*** Data records ***

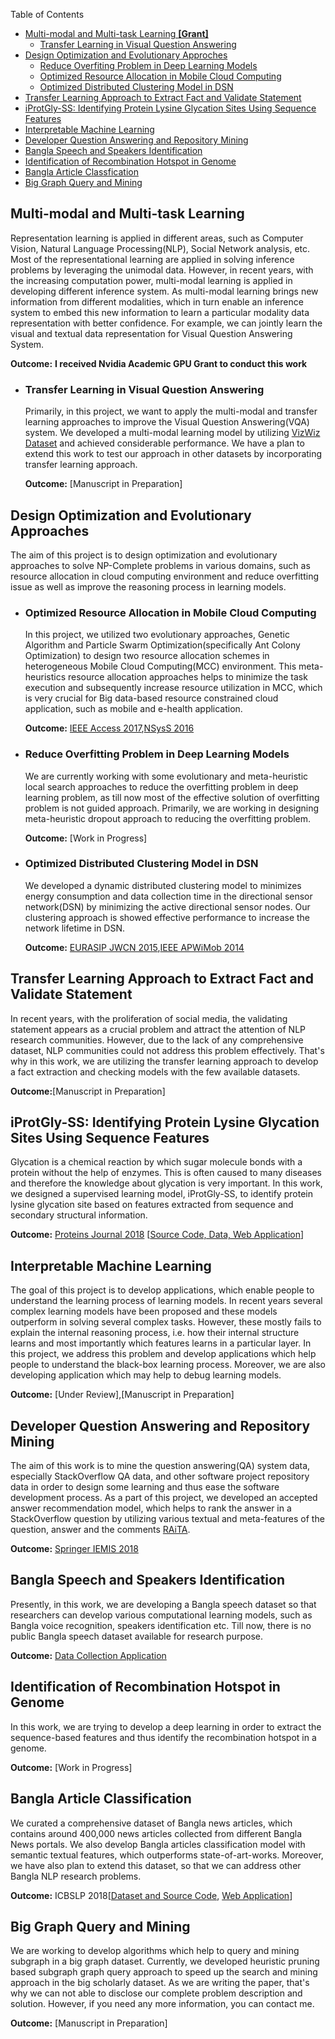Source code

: 
Table of Contents
  * [Multi-modal and Multi-task Learning **\[Grant\]**](#multi-modal-and-multi-task-learning)
    - [Transfer Learning in Visual Question Answering](#transfer-learning-in-visual-question-answering)
  * [Design Optimization and Evolutionary Approches](#design-optimization-and-evolutionary-approaches)
    - [Reduce Overfiting Problem in Deep Learning Models](#reduce-overfitting-problem-in-deep-learning-models)
    - [Optimized Resource Allocation in Mobile Cloud Computing](#optimized-resource-allocation-in-mobile-cloud-computing)
    - [Optimized Distributed Clustering Model in DSN](#optimized-distributed-clustering-model-in-dsn)
  * [Transfer Learning Approach to Extract Fact and Validate Statement](#transfer-learning-approach-to-extract-fact-and-validate-statement)
  * [iProtGly-SS: Identifying Protein Lysine Glycation Sites Using Sequence Features](#iprotgly-ss-identifying-protein-lysine-glycation-sites-using-sequence-features)
  * [Interpretable Machine Learning](#interpretable-machine-learning)
  * [Developer Question Answering and Repository Mining](#developer-question-answering-and-repository-mining)
  * [Bangla Speech and Speakers Identification](#bangla-speech-and-speakers-identification)
  * [Identification of Recombination Hotspot in Genome](#identification-of-recombination-hotspot-in-genome)
  * [Bangla Article Classfication](#bangla-article-classification)
  * [Big Graph Query and Mining](#big-graph-query-and-mining)


## Multi-modal and Multi-task Learning
  Representation learning is applied in different areas, such as Computer Vision, Natural Language Processing(NLP), Social Network analysis, etc. Most of the representational learning are applied in solving inference problems by leveraging the unimodal data. However, in recent years, with the increasing computation power, multi-modal learning is applied in developing different inference system. As multi-modal learning brings new information from different modalities, which in turn enable an inference system to embed this new information to learn a particular modality data representation with better confidence. For example, we can jointly learn the visual and textual data representation for Visual Question Answering System.

  **Outcome:** **I received Nvidia Academic GPU Grant to conduct this work**

  * ### Transfer Learning in Visual Question Answering
    Primarily, in this project, we want to apply the multi-modal and transfer learning approaches to improve the Visual Question Answering(VQA) system. We developed a multi-modal learning model by utilizing [VizWiz Dataset](http://vizwiz.org/data/#dataset) and achieved considerable performance. We have a plan to extend this work to test our approach in other datasets by incorporating transfer learning approach.

      **Outcome:** [Manuscript in Preparation]

## Design Optimization and Evolutionary Approaches
  The aim of this project is to design optimization and evolutionary approaches to solve NP-Complete problems in various domains, such as resource allocation in cloud computing environment and reduce overfitting issue as well as improve the reasoning process in learning models.
  - ### Optimized Resource Allocation in Mobile Cloud Computing
    In this project, we utilized two evolutionary approaches, Genetic Algorithm and Particle Swarm Optimization(specifically Ant Colony Optimization) to design two resource allocation schemes in heterogeneous Mobile Cloud Computing(MCC) environment. This meta-heuristics resource allocation approaches helps to minimize the task execution and subsequently increase resource utilization in MCC, which is very crucial for Big data-based resource constrained cloud application, such as mobile and e-health application.

    **Outcome:** [IEEE Access 2017](http://ieeexplore.ieee.org/document/7933943/),[NSysS 2016](http://ieeexplore.ieee.org/xpl/articleDetails.jsp?arnumber=7400696)

  - ### Reduce Overfitting Problem in Deep Learning Models
    We are currently working with some evolutionary and meta-heuristic local search approaches to reduce the overfitting problem in deep learning problem, as till now most of the effective solution of overfitting problem is not guided approach. Primarily, we are working in designing meta-heuristic dropout approach to reducing the overfitting problem.

    **Outcome:** [Work in Progress]

  - ### Optimized Distributed Clustering Model in DSN
    We developed a dynamic distributed clustering model to minimizes energy consumption and data collection time in the directional sensor network(DSN) by minimizing the active directional sensor nodes. Our clustering approach is showed effective performance to increase the network lifetime in DSN.

    **Outcome:** [EURASIP JWCN 2015](http://link.springer.com/article/10.1186/s13638-015-0394-2),[IEEE APWiMob 2014](http://ieeexplore.ieee.org/document/6920259/)

## Transfer Learning Approach to Extract Fact and Validate Statement
  In recent years, with the proliferation of social media, the validating statement appears as a crucial problem and attract the attention of NLP research communities. However, due to the lack of any comprehensive dataset, NLP communities could not address this problem effectively. That's why in this work, we are utilizing the transfer learning approach to develop a fact extraction and checking models with the few available datasets.

  **Outcome:**[Manuscript in Preparation]

## iProtGly-SS: Identifying Protein Lysine Glycation Sites Using Sequence Features
  Glycation is a chemical reaction by which sugar molecule bonds with a protein without the help of enzymes. This is often caused to many diseases and therefore the knowledge about glycation is very important. In this work, we designed a supervised learning model, iProtGly-SS, to identify protein lysine glycation site based on features extracted from sequence and secondary structural information.

  **Outcome:** [Proteins Journal 2018](https://www.ncbi.nlm.nih.gov/pubmed/29675975) [[Source Code, Data, Web Application](http://brl.uiu.ac.bd/iprotgly-ss/)]


## Interpretable Machine Learning
  The goal of this project is to develop applications, which enable people to understand the learning process of learning models. In recent years several complex learning models have been proposed and these models outperform in solving several complex tasks. However, these mostly fails to explain the internal reasoning process, i.e. how their internal structure learns and most importantly which features learns in a particular layer. In this project, we address this problem and develop applications which help people to understand the black-box learning process. Moreover, we are also developing application which may help to debug learning models.

  **Outcome:** [Under Review],[Manuscript in Preparation]

## Developer Question Answering and Repository Mining
  The aim of this work is to mine the question answering(QA) system data, especially StackOverflow QA data, and other software project repository data in order to design some learning and thus ease the software development process. As a part of this project, we developed an accepted answer recommendation model, which helps to rank the answer in a StackOverflow question by utilizing various textual and meta-features of the question, answer and the comments [RAiTA](https://link.springer.com/chapter/10.1007/978-981-13-1498-8_11).

  **Outcome:** [Springer IEMIS 2018](https://link.springer.com/chapter/10.1007/978-981-13-1498-8_11)

## Bangla Speech and Speakers Identification
  Presently, in this work, we are developing a Bangla speech dataset so that researchers can develop various computational learning models, such as Bangla voice recognition, speakers identification etc. Till now, there is no public Bangla speech dataset available for research purpose.

  **Outcome:** [Data Collection Application](http://banglawordlearner.firebaseapp.com)

## Identification of Recombination Hotspot in Genome
  In this work, we are trying to develop a deep learning in order to extract the sequence-based features and thus identify the recombination hotspot in a genome.

  **Outcome:** [Work in Progress]


## Bangla Article Classification
  We curated a comprehensive dataset of Bangla news articles, which contains around 400,000 news articles collected from different Bangla News portals. We also develop Bangla articles classification model with semantic textual features, which outperforms state-of-art-works. Moreover, we have also plan to extend this dataset, so that we can address other Bangla NLP research problems.

  **Outcome:** ICBSLP 2018[[Dataset and Source Code](https://github.com/tanvirfahim15/BARD-Bangla-Article-Classifier), [Web Application](http://bard2018.pythonanywhere.com/)]

## Big Graph Query and Mining
We are working to develop algorithms which help to query and mining subgraph in a big graph dataset. Currently, we developed heuristic pruning based subgraph graph query approach to speed up the search and mining approach in the big scholarly dataset. As we are writing the paper, that's why we can not able to disclose our complete problem description and solution. However, if you need any more information, you can contact me.

  **Outcome:** [Manuscript in Preparation]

***

What to produce:
Repeat the data exactly in full, omitting its pictures.

Output of the task:
Source code

: 
Table of Contents
  * [Multi-modal and Multi-task Learning **\[Grant\]**](#multi-modal-and-multi-task-learning)
    - [Transfer Learning in Visual Question Answering](#transfer-learning-in-visual-question-answering)
  * [Design Optimization and Evolutionary Approches](#design-optimization-and-evolutionary-approaches)
    - [Reduce Overfiting Problem in Deep Learning Models](#reduce-overfitting-problem-in-deep-learning-models)
    - [Optimized Resource Allocation in Mobile Cloud Computing](#optimized-resource-allocation-in-mobile-cloud-computing)
    - [Optimized Distributed Clustering Model in DSN](#optimized-distributed-clustering-model-in-dsn)
  * [Transfer Learning Approach to Extract Fact and Validate Statement](#transfer-learning-approach-to-extract-fact-and-validate-statement)
  * [iProtGly-SS: Identifying Protein Lysine Glycation Sites Using Sequence Features](#iprotgly-ss-identifying-protein-lysine-glycation-sites-using-sequence-features)
  * [Interpretable Machine Learning](#interpretable-machine-learning)
  * [Developer Question Answering and Repository Mining](#developer-question-answering-and-repository-mining)
  * [Bangla Speech and Speakers Identification](#bangla-speech-and-speakers-identification)
  * [Identification of Recombination Hotspot in Genome](#identification-of-recombination-hotspot-in-genome)
  * [Bangla Article Classfication](#bangla-article-classification)
  * [Big Graph Query and Mining](#big-graph-query-and-mining)


## Multi-modal and Multi-task Learning
  Representation learning is applied in different areas, such as Computer Vision, Natural Language Processing(NLP), Social Network analysis, etc. Most of the representational learning are applied in solving inference problems by leveraging the unimodal data. However, in recent years, with the increasing computation power, multi-modal learning is applied in developing different inference system. As multi-modal learning brings new information from different modalities, which in turn enable an inference system to embed this new information to learn a particular modality data representation with better confidence. For example, we can jointly learn the visual and textual data representation for Visual Question Answering System.

  **Outcome:** **I received Nvidia Academic GPU Grant to conduct this work**

  * ### Transfer Learning in Visual Question Answering
    Primarily, in this project, we want to apply the multi-modal and transfer learning approaches to improve the Visual Question Answering(VQA) system. We developed a multi-modal learning model by utilizing [VizWiz Dataset](http://vizwiz.org/data/#dataset) and achieved considerable performance. We have a plan to extend this work to test our approach in other datasets by incorporating transfer learning approach.

      **Outcome:** [Manuscript in Preparation]

## Design Optimization and Evolutionary Approaches
  The aim of this project is to design optimization and evolutionary approaches to solve NP-Complete problems in various domains, such as resource allocation in cloud computing environment and reduce overfitting issue as well as improve the reasoning process in learning models.
  - ### Optimized Resource Allocation in Mobile Cloud Computing
    In this project, we utilized two evolutionary approaches, Genetic Algorithm and Particle Swarm Optimization(specifically Ant Colony Optimization) to design two resource allocation schemes in heterogeneous Mobile Cloud Computing(MCC) environment. This meta-heuristics resource allocation approaches helps to minimize the task execution and subsequently increase resource utilization in MCC, which is very crucial for Big data-based resource constrained cloud application, such as mobile and e-health application.

    **Outcome:** [IEEE Access 2017](http://ieeexplore.ieee.org/document/7933943/),[NSysS 2016](http://ieeexplore.ieee.org/xpl/articleDetails.jsp?arnumber=7400696)

  - ### Reduce Overfitting Problem in Deep Learning Models
    We are currently working with some evolutionary and meta-heuristic local search approaches to reduce the overfitting problem in deep learning problem, as till now most of the effective solution of overfitting problem is not guided approach. Primarily, we are working in designing meta-heuristic dropout approach to reducing the overfitting problem.

    **Outcome:** [Work in Progress]

  - ### Optimized Distributed Clustering Model in DSN
    We developed a dynamic distributed clustering model to minimizes energy consumption and data collection time in the directional sensor network(DSN) by minimizing the active directional sensor nodes. Our clustering approach is showed effective performance to increase the network lifetime in DSN.

    **Outcome:** [EURASIP JWCN 2015](http://link.springer.com/article/10.1186/s13638-015-0394-2),[IEEE APWiMob 2014](http://ieeexplore.ieee.org/document/6920259/)

## Transfer Learning Approach to Extract Fact and Validate Statement
  In recent years, with the proliferation of social media, the validating statement appears as a crucial problem and attract the attention of NLP research communities. However, due to the lack of any comprehensive dataset, NLP communities could not address this problem effectively. That's why in this work, we are utilizing the transfer learning approach to develop a fact extraction and checking models with the few available datasets.

  **Outcome:**[Manuscript in Preparation]

## iProtGly-SS: Identifying Protein Lysine Glycation Sites Using Sequence Features
  Glycation is a chemical reaction by which sugar molecule bonds with a protein without the help of enzymes. This is often caused to many diseases and therefore the knowledge about glycation is very important. In this work, we designed a supervised learning model, iProtGly-SS, to identify protein lysine glycation site based on features extracted from sequence and secondary structural information.

  **Outcome:** [Proteins Journal 2018](https://www.ncbi.nlm.nih.gov/pubmed/29675975) [[Source Code, Data, Web Application](http://brl.uiu.ac.bd/iprotgly-ss/)]


## Interpretable Machine Learning
  The goal of this project is to develop applications, which enable people to understand the learning process of learning models. In recent years several complex learning models have been proposed and these models outperform in solving several complex tasks. However, these mostly fails to explain the internal reasoning process, i.e. how their internal structure learns and most importantly which features learns in a particular layer. In this project, we address this problem and develop applications which help people to understand the black-box learning process. Moreover, we are also developing application which may help to debug learning models.

  **Outcome:** [Under Review],[Manuscript in Preparation]

## Developer Question Answering and Repository Mining
  The aim of this work is to mine the question answering(QA) system data, especially StackOverflow QA data, and other software project repository data in order to design some learning and thus ease the software development process. As a part of this project, we developed an accepted answer recommendation model, which helps to rank the answer in a StackOverflow question by utilizing various textual and meta-features of the question, answer and the comments [RAiTA](https://link.springer.com/chapter/10.1007/978-981-13-1498-8_11).

  **Outcome:** [Springer IEMIS 2018](https://link.springer.com/chapter/10.1007/978-981-13-1498-8_11)

## Bangla Speech and Speakers Identification
  Presently, in this work, we are developing a Bangla speech dataset so that researchers can develop various computational learning models, such as Bangla voice recognition, speakers identification etc. Till now, there is no public Bangla speech dataset available for research purpose.

  **Outcome:** [Data Collection Application](http://banglawordlearner.firebaseapp.com)

## Identification of Recombination Hotspot in Genome
  In this work, we are trying to develop a deep learning in order to extract the sequence-based features and thus identify the recombination hotspot in a genome.

  **Outcome:** [Work in Progress]


## Bangla Article Classification
  We curated a comprehensive dataset of Bangla news articles, which contains around 400,000 news articles collected from different Bangla News portals. We also develop Bangla articles classification model with semantic textual features, which outperforms state-of-art-works. Moreover, we have also plan to extend this dataset, so that we can address other Bangla NLP research problems.

  **Outcome:** ICBSLP 2018[[Dataset and Source Code](https://github.com/tanvirfahim15/BARD-Bangla-Article-Classifier), [Web Application](http://bard2018.pythonanywhere.com/)]

## Big Graph Query and Mining
We are working to develop algorithms which help to query and mining subgraph in a big graph dataset. Currently, we developed heuristic pruning based subgraph graph query approach to speed up the search and mining approach in the big scholarly dataset. As we are writing the paper, that's why we can not able to disclose our complete problem description and solution. However, if you need any more information, you can contact me.

  **Outcome:** [Manuscript in Preparation]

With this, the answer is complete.